Now each of the spectra is located in specific files called spPlate-PLATE-MJD. So lets make a list of all the spPlates that we need 

In [17]:
#GET THE UNIQUE PLATES WE NEED TO DOWNLOAD FOR THE SELECTION ABOVE AND CONSTRUCT THE FILE NAMES WE NEED. 
plate_list=[]
for p,m in zip(small_cat['PLATE'],small_cat['MJD']):
    plate_list.append(str(p)+'/spPlate-'+str(p)+'-'+str(m)+'.fits')
plate_list=np.unique(plate_list)
plate_list

NameError: name 'small_cat' is not defined

Now lets download the files the same way we did with the catalog

In [18]:
#Takes some minutes... we will have this data on a 
plates_url='https://data.sdss.org/sas/dr14/eboss/spectro/redux/v5_10_0/'
plates_local='./spPlates/'

if not os.path.exists(plates_local):
        os.makedirs(plates_local)

for plate_ in plate_list:
    url_file = os.path.join(plates_url,plate_)
    local_file=plates_local+plate_.split("/")[1]
    if not os.path.exists(local_file):
        print("downloading spplate from %s to %s"
              % (url_file, local_file))
        tmp = urllib.request.urlretrieve(url_file, local_file)
    else:
        print('%s  %s present on disk. '%(url_file,local_file))


If downloading multiple files, as many as to have a about 10K qso's, maybe is better to save the filenames list to a file 
and use it to download the files from terminal... it could be a little faster...

## PART 2: Explore the qso data. 

Lets explore what is in those file we've downloaded. For a full description of the spPlates look 
https://data.sdss.org/datamodel/files/BOSS_SPECTRO_REDUX/RUN2D/PLATE4/spPlate.html  

In [19]:
#Explore the fist of the spPlates.
file=plates_local+plate_list[2].split("/")[1]
plate1=pyfits.open(file)
print(file)

IndexError: list index out of range

In [None]:
plate1.info()

In [20]:
#What is in the PLUGMAP
plugmap=plate1['PLUGMAP'].data
Table(plugmap)

NameError: name 'plate1' is not defined

As you can see an spPlate has more than only qso's... so we need to retrive only the information for the quasars we have selected in the small catalog.
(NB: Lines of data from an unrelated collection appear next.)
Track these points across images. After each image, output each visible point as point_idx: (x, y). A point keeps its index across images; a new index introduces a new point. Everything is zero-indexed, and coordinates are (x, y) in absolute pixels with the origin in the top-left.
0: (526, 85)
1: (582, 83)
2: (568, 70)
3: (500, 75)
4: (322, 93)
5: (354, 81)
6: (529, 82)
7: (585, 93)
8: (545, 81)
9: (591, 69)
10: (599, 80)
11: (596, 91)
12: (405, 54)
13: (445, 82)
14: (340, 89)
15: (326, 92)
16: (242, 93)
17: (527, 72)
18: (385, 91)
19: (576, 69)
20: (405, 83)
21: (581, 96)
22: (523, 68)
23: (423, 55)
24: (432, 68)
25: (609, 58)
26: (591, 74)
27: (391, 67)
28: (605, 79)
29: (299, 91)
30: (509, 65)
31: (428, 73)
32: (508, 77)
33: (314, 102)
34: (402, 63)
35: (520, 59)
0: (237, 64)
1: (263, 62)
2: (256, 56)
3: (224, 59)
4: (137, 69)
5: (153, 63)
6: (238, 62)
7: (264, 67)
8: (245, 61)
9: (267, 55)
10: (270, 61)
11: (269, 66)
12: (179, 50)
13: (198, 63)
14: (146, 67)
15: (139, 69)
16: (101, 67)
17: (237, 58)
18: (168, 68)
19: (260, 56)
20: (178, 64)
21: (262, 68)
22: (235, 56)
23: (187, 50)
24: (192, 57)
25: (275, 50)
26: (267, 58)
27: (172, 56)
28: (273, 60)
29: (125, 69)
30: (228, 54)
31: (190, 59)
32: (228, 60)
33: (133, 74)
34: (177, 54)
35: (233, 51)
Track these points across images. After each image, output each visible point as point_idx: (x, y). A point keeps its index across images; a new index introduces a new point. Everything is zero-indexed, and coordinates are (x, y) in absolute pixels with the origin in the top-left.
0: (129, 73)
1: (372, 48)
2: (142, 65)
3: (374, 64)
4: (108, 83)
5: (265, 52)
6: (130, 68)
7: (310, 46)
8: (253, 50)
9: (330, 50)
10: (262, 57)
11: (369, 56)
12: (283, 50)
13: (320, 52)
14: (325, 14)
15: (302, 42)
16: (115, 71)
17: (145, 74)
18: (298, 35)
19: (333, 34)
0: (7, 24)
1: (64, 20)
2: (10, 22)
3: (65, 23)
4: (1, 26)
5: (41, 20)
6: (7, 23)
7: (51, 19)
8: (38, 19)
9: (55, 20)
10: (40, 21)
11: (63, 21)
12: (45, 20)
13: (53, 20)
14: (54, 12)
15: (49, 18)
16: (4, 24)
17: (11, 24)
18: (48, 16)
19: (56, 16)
Then lets to this for the first spPlate. 

In [21]:
#Select from small catalog only qso's that are in first spPlate.
thisplate=plate_list[2].split("/")[0]
w=plate==int(thisplate)
ids_=fiberid[w]
zqso_=zqso[w]

IndexError: list index out of range

In [22]:
#Select from the plugmap nly the qso's that are in the small catalog. 
w=np.in1d(plugmap['FIBERID'],ids_)
small_plugmap=plugmap[w]
Table(small_plugmap)

NameError: name 'plugmap' is not defined

So far so good, but haven't selected the spectra, only the information about the qso's. So lets get the observed flux for the qso's, i.e. the spectra!
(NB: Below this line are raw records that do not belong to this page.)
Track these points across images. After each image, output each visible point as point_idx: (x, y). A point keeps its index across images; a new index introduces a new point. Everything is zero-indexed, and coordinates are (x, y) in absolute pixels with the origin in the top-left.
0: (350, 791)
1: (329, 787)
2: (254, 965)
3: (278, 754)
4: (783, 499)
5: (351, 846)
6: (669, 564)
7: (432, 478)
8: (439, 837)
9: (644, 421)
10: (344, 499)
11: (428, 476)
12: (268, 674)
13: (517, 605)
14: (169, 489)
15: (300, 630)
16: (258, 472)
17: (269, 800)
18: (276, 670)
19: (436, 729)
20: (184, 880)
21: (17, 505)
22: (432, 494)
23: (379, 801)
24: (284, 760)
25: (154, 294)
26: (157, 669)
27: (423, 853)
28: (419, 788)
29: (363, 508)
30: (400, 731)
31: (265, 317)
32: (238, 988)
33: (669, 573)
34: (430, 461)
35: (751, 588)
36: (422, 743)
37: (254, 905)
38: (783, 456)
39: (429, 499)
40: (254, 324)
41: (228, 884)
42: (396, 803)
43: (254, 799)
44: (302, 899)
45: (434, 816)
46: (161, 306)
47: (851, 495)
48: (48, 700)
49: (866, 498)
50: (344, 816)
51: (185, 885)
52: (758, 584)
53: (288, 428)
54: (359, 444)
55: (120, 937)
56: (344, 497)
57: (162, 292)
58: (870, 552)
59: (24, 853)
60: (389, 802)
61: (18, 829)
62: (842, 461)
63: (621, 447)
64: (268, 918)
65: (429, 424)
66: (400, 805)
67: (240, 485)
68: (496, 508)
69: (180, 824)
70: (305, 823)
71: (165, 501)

The wavelenght is given by the parameters 'COEFF0' and 'COEFF1' present in the header of the first hdu of the spPlate file, while the flux is an array in the same hdu.

In [23]:
#Get the wavelenght
pltheader=plate1[0].header
coeff0=pltheader['COEFF0']
coeff1=pltheader['COEFF1']


NameError: name 'plate1' is not defined

In [None]:
#Get the spectra
flux=plate1[0].data
ivar=plate1[1].data
logwave=coeff0+coeff1*np.arange(flux.shape[1])

Lets look at what we got. 

In [24]:
#Plot some of the specta
plt.figure(figsize=(6,40),dpi=100)
i=0
for i in range(4):
    plt.subplot(len(ids_),1,i+1)
    plt.plot(10**logwave,flux[ids_[i]-1])
    plt.ylabel('Flux 1E-17 erg/cm^2/s/Ang')
    plt.xlabel('\lambda [\Ang]')
    plt.xlim(3500,6000)
    i+=1


NameError: name 'ids_' is not defined

<Figure size 600x4000 with 0 Axes>

Exercise: Ideally you'll do both but you can start with the one is more interesting for you. 
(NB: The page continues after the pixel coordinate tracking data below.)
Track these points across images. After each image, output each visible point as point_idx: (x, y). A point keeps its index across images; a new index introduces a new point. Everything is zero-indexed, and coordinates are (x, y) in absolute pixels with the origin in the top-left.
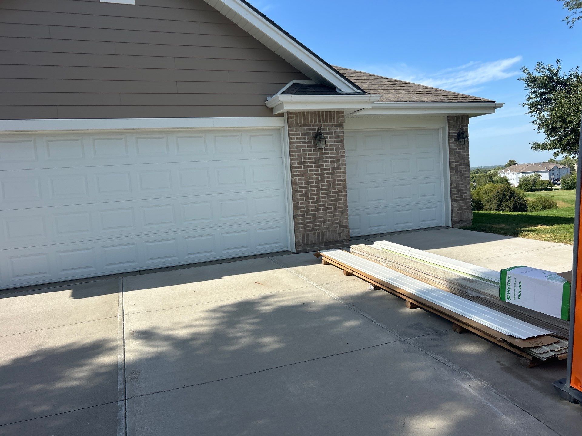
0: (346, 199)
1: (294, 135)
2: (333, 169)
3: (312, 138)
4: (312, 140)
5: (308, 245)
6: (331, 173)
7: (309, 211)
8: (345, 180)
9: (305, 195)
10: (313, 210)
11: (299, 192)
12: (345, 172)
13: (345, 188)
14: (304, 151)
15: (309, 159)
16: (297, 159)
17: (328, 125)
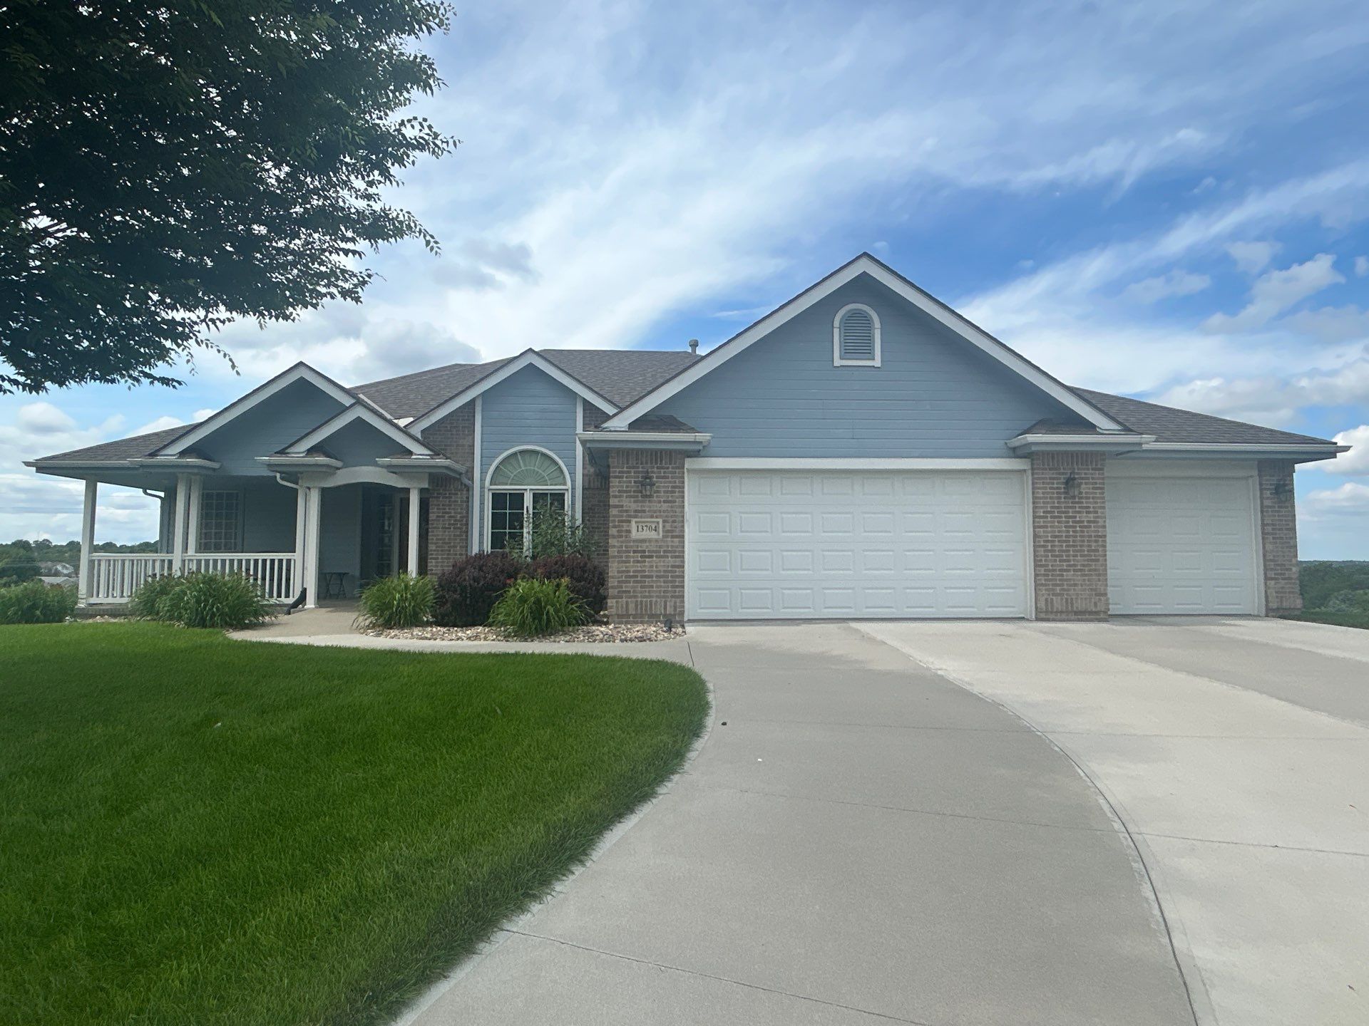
0: (1106, 560)
1: (1039, 479)
2: (1088, 522)
3: (1063, 483)
4: (1063, 486)
5: (1052, 612)
6: (1086, 527)
7: (1055, 570)
8: (1105, 536)
9: (1050, 551)
10: (1060, 570)
11: (1043, 546)
12: (1104, 527)
13: (1105, 546)
14: (1051, 498)
15: (1058, 507)
16: (1042, 507)
17: (1084, 469)
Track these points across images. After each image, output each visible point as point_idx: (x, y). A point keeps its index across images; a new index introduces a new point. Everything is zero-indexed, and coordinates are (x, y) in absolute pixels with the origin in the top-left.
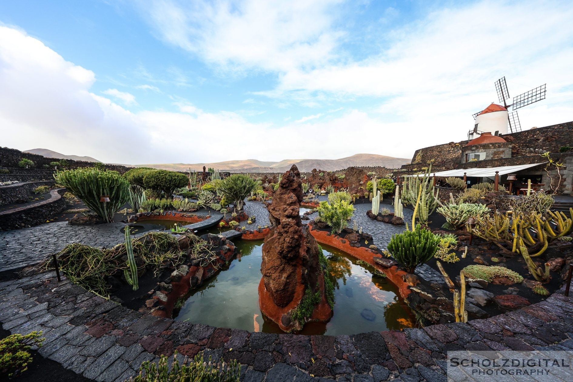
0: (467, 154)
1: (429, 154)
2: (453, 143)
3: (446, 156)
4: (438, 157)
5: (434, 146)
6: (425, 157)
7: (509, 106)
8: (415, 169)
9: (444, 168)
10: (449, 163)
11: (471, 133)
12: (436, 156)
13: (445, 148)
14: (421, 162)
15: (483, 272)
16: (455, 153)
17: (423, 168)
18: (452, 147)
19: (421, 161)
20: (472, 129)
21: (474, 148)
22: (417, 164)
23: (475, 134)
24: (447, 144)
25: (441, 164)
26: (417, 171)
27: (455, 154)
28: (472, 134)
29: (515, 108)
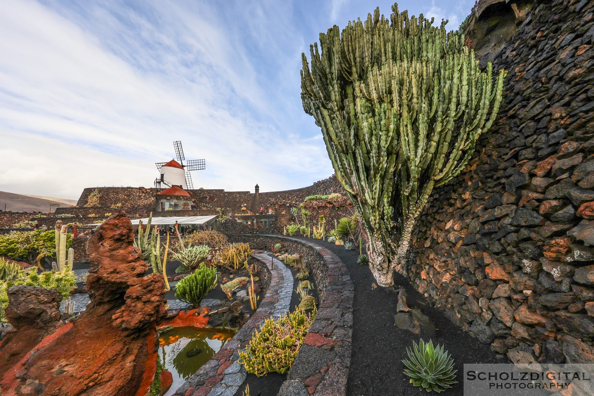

- For those interested in quasars :D

    - Do they look like Lya quasars?
    - Plot some of the spectra in the rest frame
    - Cut the spectra to save only the Lya region defined between 104-120nm in the rest frame
    - For each spectra save the zqso,wave,flux_lya,ivar, and save all in a single file. 
    - Make other selections criteria, to see other types of quasars... 
 
- For those just practicing/playing with the data 

    - Find other variables that could be linked between the spPlates and the DR14Q file. 
    - Play making different selections, maybe based in redshift, or color, or different combinations.
    - From the spPlates, what other types of objets are? make a descriptive analysis of these data, and the DR14Q file.